Top of Provided material

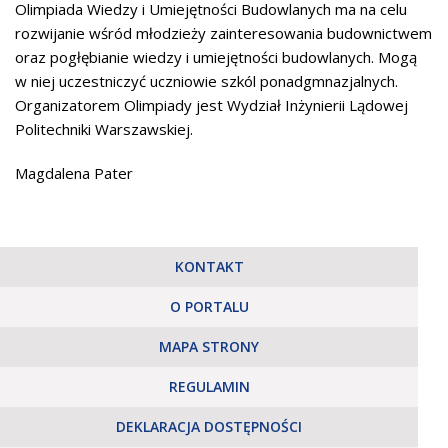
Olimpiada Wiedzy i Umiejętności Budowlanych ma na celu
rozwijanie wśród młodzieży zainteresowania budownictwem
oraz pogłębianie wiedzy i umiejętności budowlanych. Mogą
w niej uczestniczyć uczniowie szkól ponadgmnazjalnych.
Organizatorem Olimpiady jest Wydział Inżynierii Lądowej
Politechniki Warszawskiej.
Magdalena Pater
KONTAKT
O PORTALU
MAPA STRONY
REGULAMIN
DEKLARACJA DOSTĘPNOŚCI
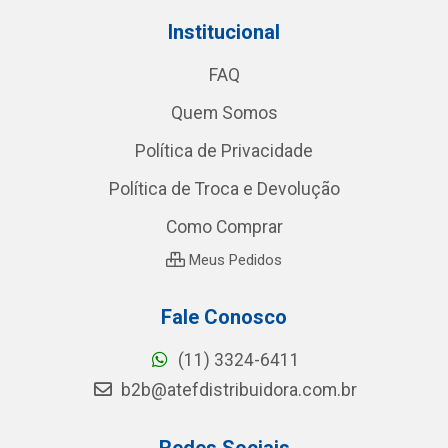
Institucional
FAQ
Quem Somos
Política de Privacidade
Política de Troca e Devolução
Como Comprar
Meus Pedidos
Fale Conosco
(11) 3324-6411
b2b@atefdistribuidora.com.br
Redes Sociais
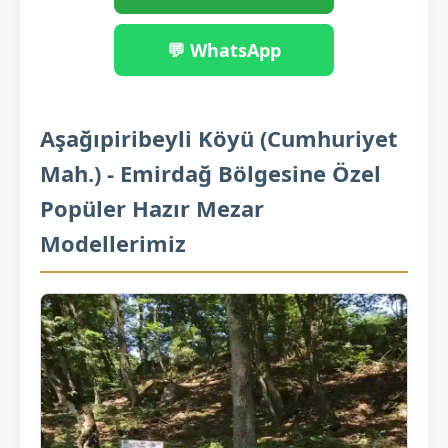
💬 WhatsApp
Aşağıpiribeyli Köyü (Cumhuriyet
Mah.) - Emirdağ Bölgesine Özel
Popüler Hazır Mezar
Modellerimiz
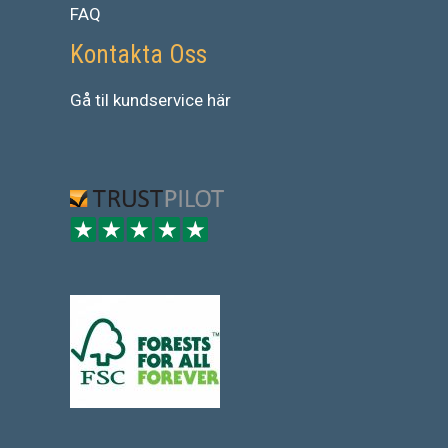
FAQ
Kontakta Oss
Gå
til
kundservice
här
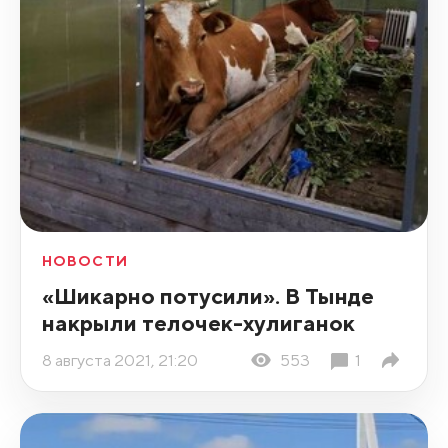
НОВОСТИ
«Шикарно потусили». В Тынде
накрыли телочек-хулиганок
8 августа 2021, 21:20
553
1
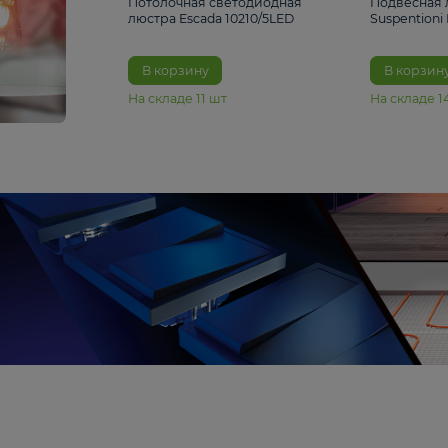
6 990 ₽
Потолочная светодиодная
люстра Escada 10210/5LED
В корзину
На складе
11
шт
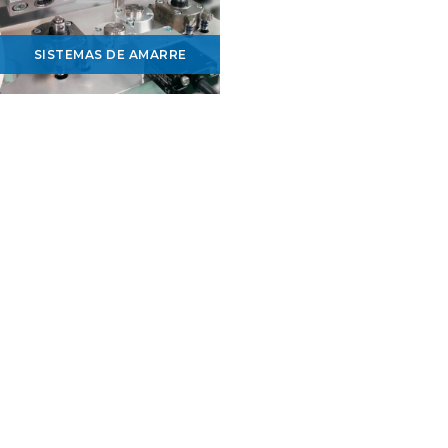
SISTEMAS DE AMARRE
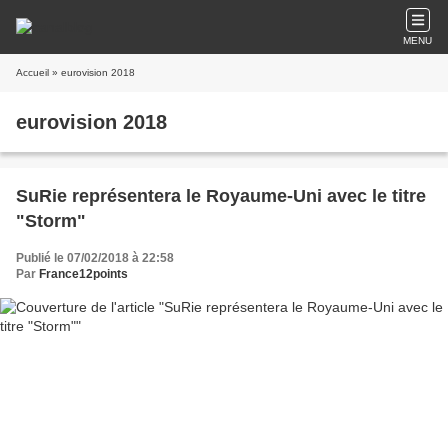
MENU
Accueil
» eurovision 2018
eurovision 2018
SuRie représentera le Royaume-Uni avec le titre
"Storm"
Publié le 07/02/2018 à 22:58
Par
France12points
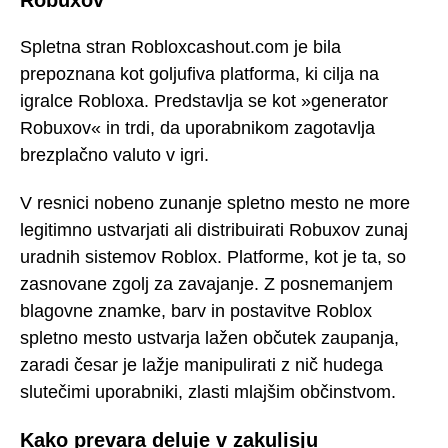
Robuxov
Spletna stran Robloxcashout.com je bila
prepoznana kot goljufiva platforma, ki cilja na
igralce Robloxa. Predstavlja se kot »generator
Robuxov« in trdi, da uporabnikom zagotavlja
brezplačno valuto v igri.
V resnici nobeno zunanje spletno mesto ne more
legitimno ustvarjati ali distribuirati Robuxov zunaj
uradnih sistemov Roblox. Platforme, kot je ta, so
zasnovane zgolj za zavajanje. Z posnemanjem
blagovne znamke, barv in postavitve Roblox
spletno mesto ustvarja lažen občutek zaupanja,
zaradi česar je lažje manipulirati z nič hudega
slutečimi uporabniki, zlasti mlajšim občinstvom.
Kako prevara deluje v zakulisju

Bottom of Provided material

In your copy, repeat the records above exactly and include no images.

Olimpiada Wiedzy i Umiejętności Budowlanych ma na celu
rozwijanie wśród młodzieży zainteresowania budownictwem
oraz pogłębianie wiedzy i umiejętności budowlanych. Mogą
w niej uczestniczyć uczniowie szkól ponadgmnazjalnych.
Organizatorem Olimpiady jest Wydział Inżynierii Lądowej
Politechniki Warszawskiej.
Magdalena Pater
KONTAKT
O PORTALU
MAPA STRONY
REGULAMIN
DEKLARACJA DOSTĘPNOŚCI
Institucional
FAQ
Quem Somos
Política de Privacidade
Política de Troca e Devolução
Como Comprar
Meus Pedidos
Fale Conosco
(11) 3324-6411
b2b@atefdistribuidora.com.br
Redes Sociais
💬 WhatsApp
Aşağıpiribeyli Köyü (Cumhuriyet
Mah.) - Emirdağ Bölgesine Özel
Popüler Hazır Mezar
Modellerimiz
FAQ
Kontakta Oss
Gå
til
kundservice
här
НОВОСТИ
«Шикарно потусили». В Тынде
накрыли телочек-хулиганок
8 августа 2021, 21:20
553
1
6 990 ₽
Потолочная светодиодная
люстра Escada 10210/5LED
В корзину
На складе
11
шт
SISTEMAS DE AMARRE
MENU
Accueil
» eurovision 2018
eurovision 2018
SuRie représentera le Royaume-Uni avec le titre
"Storm"
Publié le 07/02/2018 à 22:58
Par
France12points
Robuxov
Spletna stran Robloxcashout.com je bila
prepoznana kot goljufiva platforma, ki cilja na
igralce Robloxa. Predstavlja se kot »generator
Robuxov« in trdi, da uporabnikom zagotavlja
brezplačno valuto v igri.
V resnici nobeno zunanje spletno mesto ne more
legitimno ustvarjati ali distribuirati Robuxov zunaj
uradnih sistemov Roblox. Platforme, kot je ta, so
zasnovane zgolj za zavajanje. Z posnemanjem
blagovne znamke, barv in postavitve Roblox
spletno mesto ustvarja lažen občutek zaupanja,
zaradi česar je lažje manipulirati z nič hudega
slutečimi uporabniki, zlasti mlajšim občinstvom.
Kako prevara deluje v zakulisju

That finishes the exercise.